I’ve spent the last fifteen years searching for a song that I can not remember.
When I was young, my older sister made me a mix tape. “Musica Para Roberto” was written on the edge of the cassette and the songs were a mix of stuff I liked (Seal’s “Kiss from a Rose”), stuff she liked (Tears for Fears’ “Everybody Wants to Rule the World”) and stuff that was just good music (Simon and Garfunkel's “I am a Rock”).
As I navigated the tumultuous years of high school - where every day was an emotional minefield that could send me on a wave of sorrow or joy - I listened to the tape religiously. I loved the music but more importantly I loved that my sister had made it for me. She had chosen the songs with care, each tune a private message from her to me.
I can remember just about every song on the tape and the order in which they were chosen, except one. The fourth song on the first side of the tape is a ‘90s alternative song full of passion from a guy to a girl he’s trying to coax into joining him on a ride in his car. Before you suggest - no, it’s not “Get Outta My Dreams, Get Into My Car” by Billy Ocean,” though I have adopted that song as an emotional replacement over the years.

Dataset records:
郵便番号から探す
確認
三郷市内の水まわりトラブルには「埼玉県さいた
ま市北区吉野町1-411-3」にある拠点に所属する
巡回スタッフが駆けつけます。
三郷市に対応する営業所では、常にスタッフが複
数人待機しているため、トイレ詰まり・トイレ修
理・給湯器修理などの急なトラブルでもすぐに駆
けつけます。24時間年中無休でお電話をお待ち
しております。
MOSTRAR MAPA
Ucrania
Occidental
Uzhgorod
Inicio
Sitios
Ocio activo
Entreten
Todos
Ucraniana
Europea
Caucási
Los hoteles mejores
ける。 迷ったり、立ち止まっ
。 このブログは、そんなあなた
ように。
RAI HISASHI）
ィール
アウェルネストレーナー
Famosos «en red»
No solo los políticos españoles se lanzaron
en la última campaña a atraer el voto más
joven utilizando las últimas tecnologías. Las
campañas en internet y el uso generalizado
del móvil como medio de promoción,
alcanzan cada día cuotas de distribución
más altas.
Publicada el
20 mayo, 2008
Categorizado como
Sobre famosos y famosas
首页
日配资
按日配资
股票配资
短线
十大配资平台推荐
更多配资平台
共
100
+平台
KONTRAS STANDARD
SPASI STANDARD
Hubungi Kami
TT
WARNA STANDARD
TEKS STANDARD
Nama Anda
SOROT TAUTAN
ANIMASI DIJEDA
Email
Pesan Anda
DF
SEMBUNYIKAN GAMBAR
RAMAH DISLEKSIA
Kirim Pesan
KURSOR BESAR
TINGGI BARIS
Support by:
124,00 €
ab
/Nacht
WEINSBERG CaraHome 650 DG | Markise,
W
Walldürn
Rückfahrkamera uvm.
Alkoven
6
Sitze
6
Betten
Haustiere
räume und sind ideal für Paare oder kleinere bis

#### [Task goal]
In the mix tape essay above, which Seal song is given as an example of the music the writer liked?

#### [Solution for this problem]
"Kiss from a Rose"